Here’s a quick-ish run-down of some of the nuggets I learned once my heart opened to the possibilities at Wisdom 2.0:

  • Technology is not inherently evil/distracting/a terrible drain on society— The general consensus at the conference was that the addictive nature of our gadgets can leave us wanting more meaningful connection with ourselves and others; while these same gadgets can also offer us new avenues for connection with people all over the world. It all depends on how we use them. Ok, I knew this, but I will admit that I’ve held off from getting an iPhone for fear of the limits of my own self-control.
  • Tech people are alright—Some of my misgivings about the conference had to do with a group that I viewed as the “other.” In the past year of living in SF, I have not been too enamored with the tech-class as my perception of these young, newly-minted millionaires had been rather biased. But meeting these “others” and seeing how they too are human just like me, working to find a deeper meaning in their lives, reminded me to hold off my judgments. How easily I forget that life can be challenging for each of us, regardless of our social status or paycheck.
  • We should be working on our eulogies instead of our resumes—Arianna Huffington gave a great talk on a new metric for measuring success that includes health, happiness and well-being. As she put it, no one at your funeral will be remarking on your ability to put together a Power-Point presentation. Though, that’s probably just because they never saw my awesome presentation on insurance that included an animated slide of Richard Gere topless, doing a flip on a jet ski. But still, I’d rather be remembered for how I loved and lived than how many LinkedIn contacts I had.
  • Spacious presence is within us all—If you have the time, stop what you’re doing and watch this presentation from Eckhart Tolle, or at least bookmark it and watch it when you can. It’s so easy to get caught up in the fantasy world of our thoughts and emotions, we often forget that under all of that is an unending field of spacious presence. We’ve got it with us always. We just have to remember to take a breath, get still and tap into it.
  • Gratitude is interactive mindfulness—Yeah, I already feel pretty strongly about this. And Brother David Steindl-Rast did an excellent job explaining how we can do better at bringing more gratitude and in turn more joy into our lives. We just have to stop, look, and go. Just like crossing the street. Stop means wisdom, a quality of the mind that comes by allowing whatever comes our way to grab us. Look means awareness. We see difficulties along with a way to solve them. Go means acting with a mind/heart of compassion. Check out Brother David’s talk, he is far more eloquent than I am.
Conference attendees shared their gratitude on one of many chalkboards.

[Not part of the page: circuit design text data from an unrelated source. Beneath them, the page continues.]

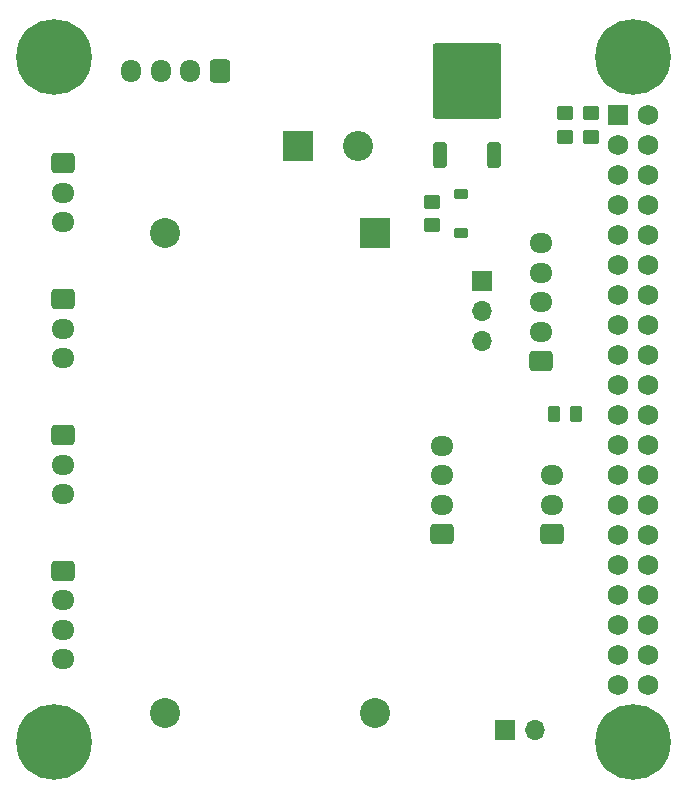
<source format=gbr>
%TF.GenerationSoftware,KiCad,Pcbnew,7.0.2*%
%TF.CreationDate,2024-02-29T19:29:45+01:00*%
%TF.ProjectId,CDFR,43444652-2e6b-4696-9361-645f70636258,rev?*%
%TF.SameCoordinates,Original*%
%TF.FileFunction,Soldermask,Top*%
%TF.FilePolarity,Negative*%
%FSLAX46Y46*%
G04 Gerber Fmt 4.6, Leading zero omitted, Abs format (unit mm)*
G04 Created by KiCad (PCBNEW 7.0.2) date 2024-02-29 19:29:45*
%MOMM*%
%LPD*%
G01*
G04 APERTURE LIST*
G04 Aperture macros list*
%AMRoundRect*
0 Rectangle with rounded corners*
0 $1 Rounding radius*
0 $2 $3 $4 $5 $6 $7 $8 $9 X,Y pos of 4 corners*
0 Add a 4 corners polygon primitive as box body*
4,1,4,$2,$3,$4,$5,$6,$7,$8,$9,$2,$3,0*
0 Add four circle primitives for the rounded corners*
1,1,$1+$1,$2,$3*
1,1,$1+$1,$4,$5*
1,1,$1+$1,$6,$7*
1,1,$1+$1,$8,$9*
0 Add four rect primitives between the rounded corners*
20,1,$1+$1,$2,$3,$4,$5,0*
20,1,$1+$1,$4,$5,$6,$7,0*
20,1,$1+$1,$6,$7,$8,$9,0*
20,1,$1+$1,$8,$9,$2,$3,0*%
G04 Aperture macros list end*
%ADD10RoundRect,0.250000X-0.725000X0.600000X-0.725000X-0.600000X0.725000X-0.600000X0.725000X0.600000X0*%
%ADD11O,1.950000X1.700000*%
%ADD12RoundRect,0.250000X0.725000X-0.600000X0.725000X0.600000X-0.725000X0.600000X-0.725000X-0.600000X0*%
%ADD13RoundRect,0.250000X0.600000X0.725000X-0.600000X0.725000X-0.600000X-0.725000X0.600000X-0.725000X0*%
%ADD14O,1.700000X1.950000*%
%ADD15RoundRect,0.250000X0.350000X-0.850000X0.350000X0.850000X-0.350000X0.850000X-0.350000X-0.850000X0*%
%ADD16RoundRect,0.249997X2.650003X-2.950003X2.650003X2.950003X-2.650003X2.950003X-2.650003X-2.950003X0*%
%ADD17RoundRect,0.250000X0.450000X-0.350000X0.450000X0.350000X-0.450000X0.350000X-0.450000X-0.350000X0*%
%ADD18RoundRect,0.250000X-0.262500X-0.450000X0.262500X-0.450000X0.262500X0.450000X-0.262500X0.450000X0*%
%ADD19R,1.700000X1.700000*%
%ADD20O,1.700000X1.700000*%
%ADD21RoundRect,0.102000X-0.762000X0.762000X-0.762000X-0.762000X0.762000X-0.762000X0.762000X0.762000X0*%
%ADD22C,1.728000*%
%ADD23C,6.404000*%
%ADD24R,2.540000X2.540000*%
%ADD25C,2.540000*%
%ADD26RoundRect,0.225000X-0.375000X0.225000X-0.375000X-0.225000X0.375000X-0.225000X0.375000X0.225000X0*%
%ADD27R,2.550000X2.550000*%
%ADD28C,2.550000*%
G04 APERTURE END LIST*
D10*
%TO.C,J10*%
X110500000Y-75500000D03*
D11*
X110500000Y-78000000D03*
X110500000Y-80500000D03*
X110500000Y-83000000D03*
%TD*%
D12*
%TO.C,J9*%
X142600000Y-72400000D03*
D11*
X142600000Y-69900000D03*
X142600000Y-67400000D03*
X142600000Y-64900000D03*
%TD*%
D13*
%TO.C,J5*%
X123800000Y-33200000D03*
D14*
X121300000Y-33200000D03*
X118800000Y-33200000D03*
X116300000Y-33200000D03*
%TD*%
D15*
%TO.C,Q1*%
X142470000Y-40290000D03*
D16*
X144750000Y-33990000D03*
D15*
X147030000Y-40290000D03*
%TD*%
D17*
%TO.C,R1*%
X153000000Y-38750000D03*
X153000000Y-36750000D03*
%TD*%
D10*
%TO.C,J2*%
X110550000Y-52500000D03*
D11*
X110550000Y-55000000D03*
X110550000Y-57500000D03*
%TD*%
D12*
%TO.C,J8*%
X150975000Y-57750000D03*
D11*
X150975000Y-55250000D03*
X150975000Y-52750000D03*
X150975000Y-50250000D03*
X150975000Y-47750000D03*
%TD*%
D17*
%TO.C,R2*%
X155250000Y-38750000D03*
X155250000Y-36750000D03*
%TD*%
D18*
%TO.C,R3*%
X152087500Y-62250000D03*
X153912500Y-62250000D03*
%TD*%
D19*
%TO.C,JP1*%
X146000000Y-50960000D03*
D20*
X146000000Y-53500000D03*
X146000000Y-56040000D03*
%TD*%
D12*
%TO.C,J4*%
X151900000Y-72400000D03*
D11*
X151900000Y-69900000D03*
X151900000Y-67400000D03*
%TD*%
D10*
%TO.C,J1*%
X110550000Y-41000000D03*
D11*
X110550000Y-43500000D03*
X110550000Y-46000000D03*
%TD*%
D21*
%TO.C,U1*%
X157500000Y-36870000D03*
D22*
X160040000Y-36870000D03*
X157500000Y-39410000D03*
X160040000Y-39410000D03*
X157500000Y-41950000D03*
X160040000Y-41950000D03*
X157500000Y-44490000D03*
X160040000Y-44490000D03*
X157500000Y-47030000D03*
X160040000Y-47030000D03*
X157500000Y-49570000D03*
X160040000Y-49570000D03*
X157500000Y-52110000D03*
X160040000Y-52110000D03*
X157500000Y-54650000D03*
X160040000Y-54650000D03*
X157500000Y-57190000D03*
X160040000Y-57190000D03*
X157500000Y-59730000D03*
X160040000Y-59730000D03*
X157500000Y-62270000D03*
X160040000Y-62270000D03*
X157500000Y-64810000D03*
X160040000Y-64810000D03*
X157500000Y-67350000D03*
X160040000Y-67350000D03*
X157500000Y-69890000D03*
X160040000Y-69890000D03*
X157500000Y-72430000D03*
X160040000Y-72430000D03*
X157500000Y-74970000D03*
X160040000Y-74970000D03*
X157500000Y-77510000D03*
X160040000Y-77510000D03*
X157500000Y-80050000D03*
X160040000Y-80050000D03*
X157500000Y-82590000D03*
X160040000Y-82590000D03*
X157500000Y-85130000D03*
X160040000Y-85130000D03*
D23*
X158770000Y-32000000D03*
X158770000Y-90000000D03*
X109770000Y-90000000D03*
X109770000Y-32000000D03*
%TD*%
D10*
%TO.C,J3*%
X110525000Y-64000000D03*
D11*
X110525000Y-66500000D03*
X110525000Y-69000000D03*
%TD*%
D24*
%TO.C,U3*%
X136890000Y-46930000D03*
D25*
X119110000Y-46930000D03*
X119110000Y-87570000D03*
X136890000Y-87570000D03*
%TD*%
D19*
%TO.C,J6*%
X147960000Y-89000000D03*
D20*
X150500000Y-89000000D03*
%TD*%
D26*
%TO.C,D1*%
X144250000Y-43600000D03*
X144250000Y-46900000D03*
%TD*%
D27*
%TO.C,J7*%
X130420000Y-39500000D03*
D28*
X135500000Y-39500000D03*
%TD*%
D17*
%TO.C,R4*%
X141750000Y-46250000D03*
X141750000Y-44250000D03*
%TD*%
M02*

</source>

Conference attendees shared their gratitude on one of many chalkboards.

My biggest take-away from the conference though, isn’t really something I can sum up for you on a bullet pointed list. Rather, my experience during the weekend gave me a renewed sense of self-confidence in who I am, what I am pursuing, and my intentions for pursuing it. All of those reasons I had for not attending the conference dissolved into a more confident, excited and love-filled version 2.0 of me. Woohoo for Wisdom!